简介
Reptile是github上一个很火的linux lkm rootkit,最近学习了一些linux rootkit的内容,在这里记录一下。
主要是分析reptile的实现
Reptile的使用
安装命令:
sudo ./setup.sh install
然后执行下面的命令
/reptile/reptile_cmd show
接着就可以看到/reptile目录下的一些东西了,这是项目安装在系统中的一些文件,在安装完成后,默认是隐藏的。具体的执行命令就不再这里赘述了
会出现下面这些程序
Reptile原理分析
Reptile使用了两个其他的项目
1、khook:一个内核钩子框架,具体分析可以看这里https://www.cnblogs.com/likaiming/p/10970543.html
2、kmatryoshka:一个动态的模块加载器
这里先分析一下kmatryoshka的实现
kmatryoshka
parasite_loader/main.c中的init_module函数是入口函数。encrypt目录下代表的都是加密相关部分。

给定数据:

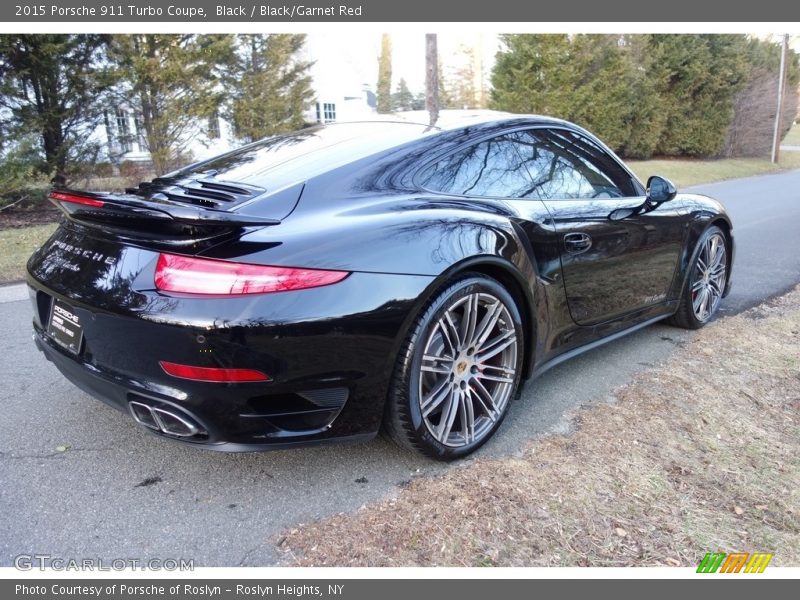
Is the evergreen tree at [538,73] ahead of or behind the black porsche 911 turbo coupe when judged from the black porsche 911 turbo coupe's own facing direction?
ahead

练习任务:
根据上面的文本段落，回答下列问题：
(a) 安装Reptile使用的命令是什么？
(b) Reptile使用的两个其他项目中，哪一个被描述为动态的模块加载器？
(c) kmatryoshka的入口函数是什么？它位于哪个文件中？

答案部分:
(a) sudo ./setup.sh install
(b) kmatryoshka。
(c) 入口函数是init_module，位于parasite_loader/main.c中。